Sugar is a simple carbohydrate obtained from sugar cane or sugar beets and is used to sweeten a cocktail.
Granulated sugar / white sugar
Granulated sugar is beet or cane sugar which has been processed, allowed to crystallize, and then dried so that the crystals do not clump together. Many people think of granulated sugar when they hear the word “sugar,” and this form of sugar is readily available in most markets. Recipes which call for sugar without specifying the type of sugar usually mean granulated sugar.
Heavy granular sugar is sometimes used to rim the glass of a cocktail.
Confectioner's sugar / powdered sugar
A number of desserts and sweets are not complete without a final dusting of confectioner's sugar, also known as "powdered sugar" or "icing sugar". Confectioner's sugar is actually granulated sugar which has been mechanically ground into a very fine powder. This powdered form of sugar is commonly used to make cake frostings, sugar glazes, dessert sauces and decorative icings. Confectioner's sugar is also used to provide additional sweetness to fried donuts, funnel cakes and beignets.

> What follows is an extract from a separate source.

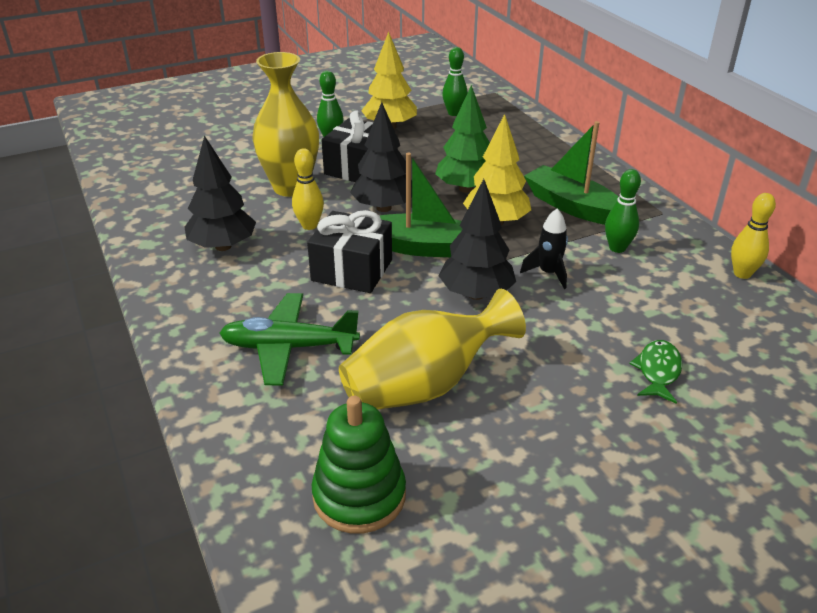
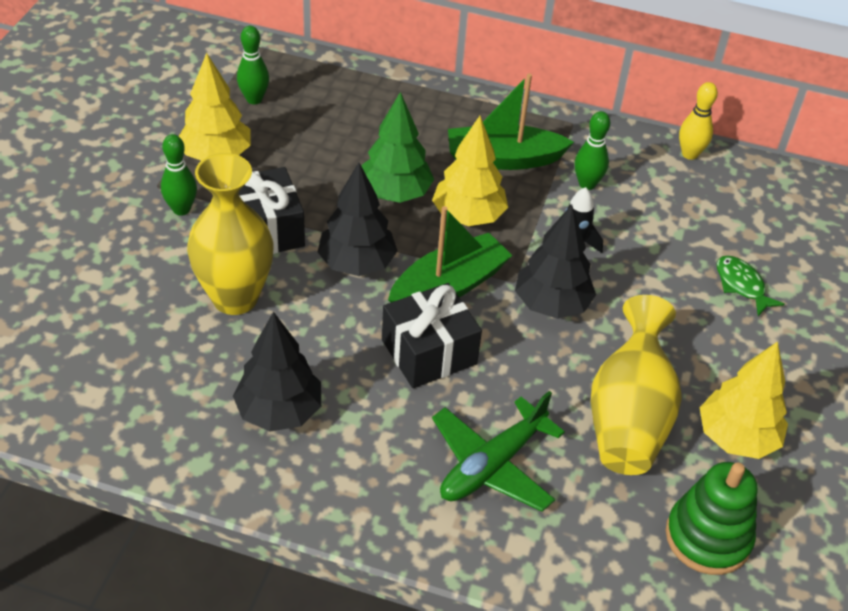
camera: 50 degrees left, 10 degrees up
yellow bowling pin [292,148,324,230] -> none
none -> yellow tree [700,341,788,459]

Caster sugar / superfine sugar
Caster sugar is superfine sugar, favored for sweetening drinks. Caster sugar is the name of a very fine sugar in Britain, so named because the grains are small enough to fit though a sugar "caster" or sprinkler. It is sold as "superfine" sugar in the United States.
Because of its fineness, it dissolves more quickly than regular white sugar, and so is especially useful in cold liquids. It is not as fine as confectioner’s sugar, which has been crushed mechanically (and often mixed with a little starch to keep it from clumping).
If you don’t have any caster sugar on hand, you can make your own by grinding granulated sugar for a couple of minutes in a food processor (this also produces sugar dust, so let it settle for a few moments before opening the food processor).
Brown sugar is an unrefined or partially refined soft sugar consisting of sugar crystals combined with molasses. Brown sugar is produced similarly to white sugar, with two exceptions. Its crystals are left much smaller than for white sugar, and the syrup or molasses is not washed off completely. Brown sugar contains from 3.5% molasses (light brown sugar) to 6.5% molasses (dark brown sugar).
While "white" sugar tastes the same regardless of source, brown sugar from different sources can have different flavour profiles and are used differently in different applications.